If you were traveling at 75% lightspeed, over a distance of 42 light-years, it would take you 56 years to get there. That is, that is how long Mission Control would record. Your ship's clocks, and your biological clocks, would only advance 37.04 years.

Now, if you went at 99% c, this is the result:

Mission Control records a time of 42.42 years.

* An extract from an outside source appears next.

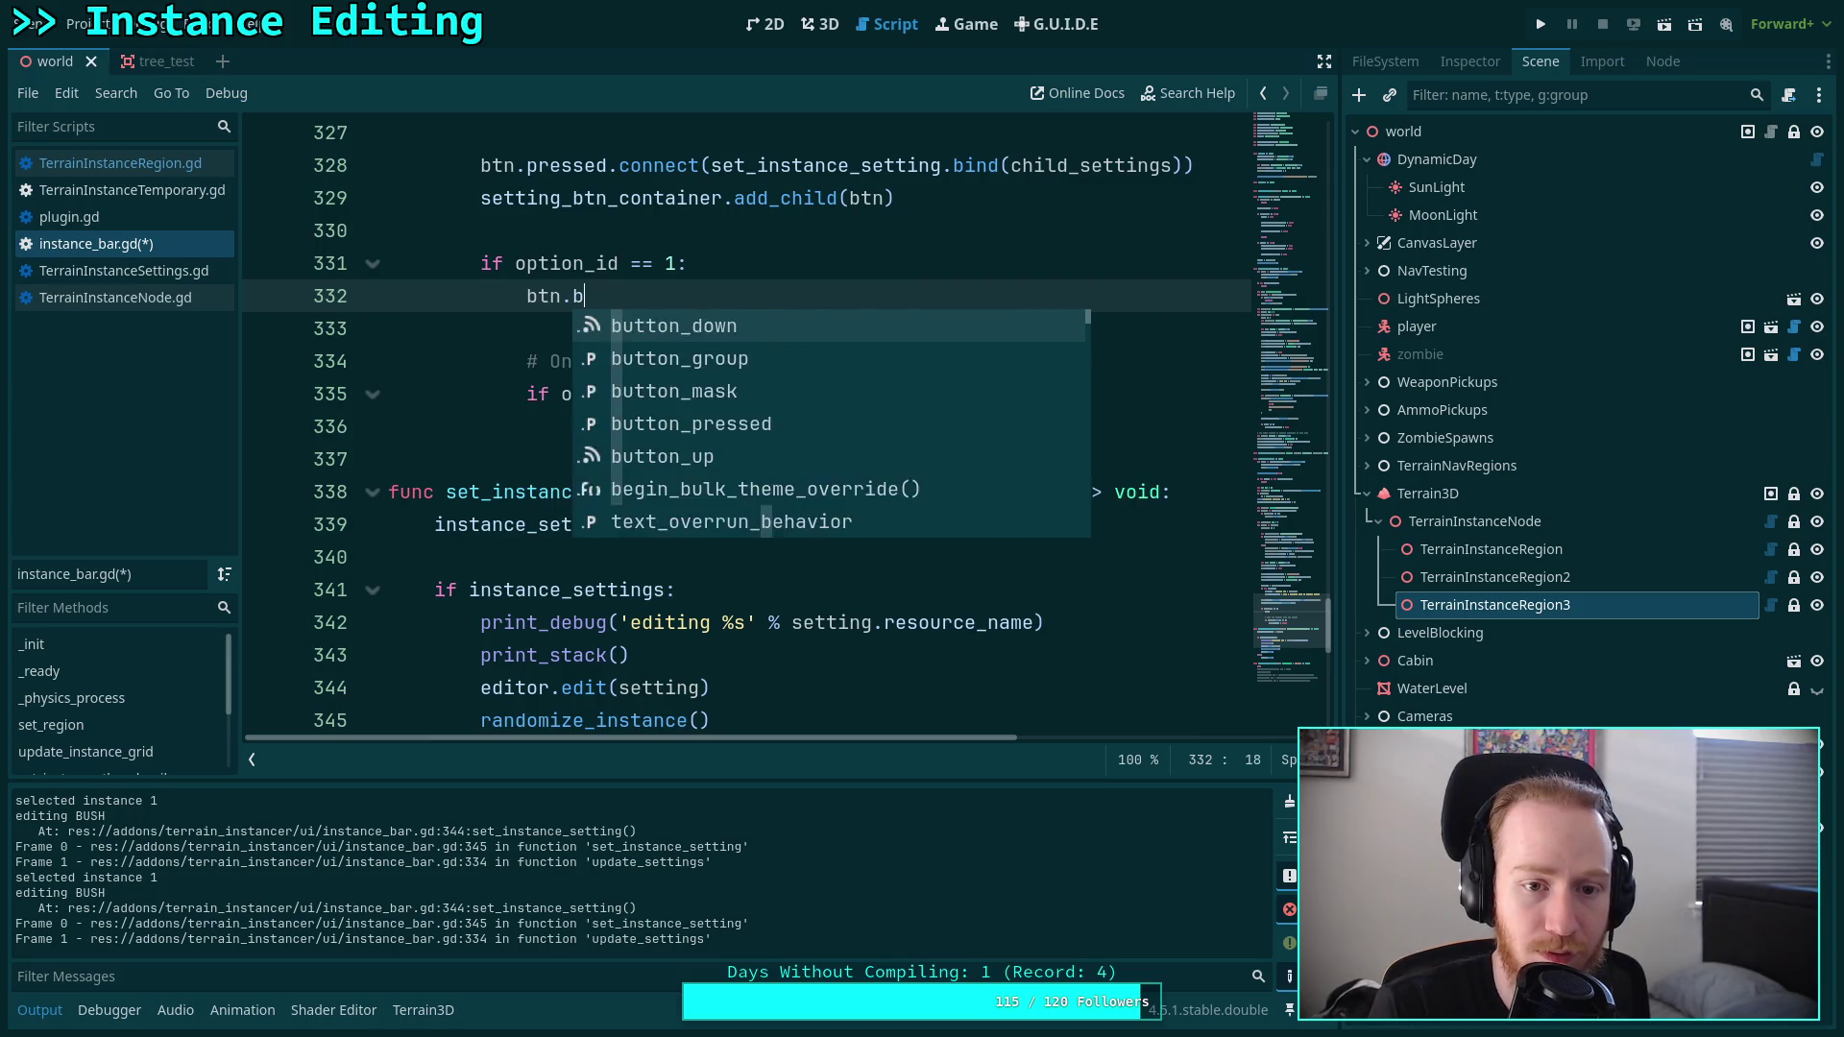
key("Down")
key("Down")
key("Down")
key("Return")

Your ship records 5.985 years.

At 99.999% c:

Mission Control: 42 years

Ship: 0.1878 years, or 68.5 days.

So yeah, it's exponential. And it proves that time is relative.

EDIT:

Here's the program:


#Time Dilation Calculator

import math


c = 299792458 #Speed of light (m/s)

velMessage = "Input Ship Velocity (Percent of c): "
disMessage = "Input Distance (Light-Years): "
timeMessage = "Observer Time: "
shipMessage = "Ship Time: "


while True:

print(velMessage,end = "")
v = float(input())

print(disMessage,end = "")
d = float(input())

sTime = d / v
oTime = sTime * ((1-(((v*c)**2)/(c**2)))**(1/2))

print(timeMessage + str(sTime))
print(shipMessage + str(oTime))

ifQuit = input().lower()
if ifQuit == "q":
break

EDIT TWO:

Another odd thing: at the speed of light (100% c) time stops. As in, Mission Control registers 42 years, and you register zero. Now, the danger is the physics on the ship also register zero, so the computer cannot decelerate you. Only interstellar drag (or a stray planet :wink:) could stop you at that point.

NOT THAT YOU COULD GO 100% LIGHTSPEED, ANYWAY, BUT AN INTERESTING CONCEPT.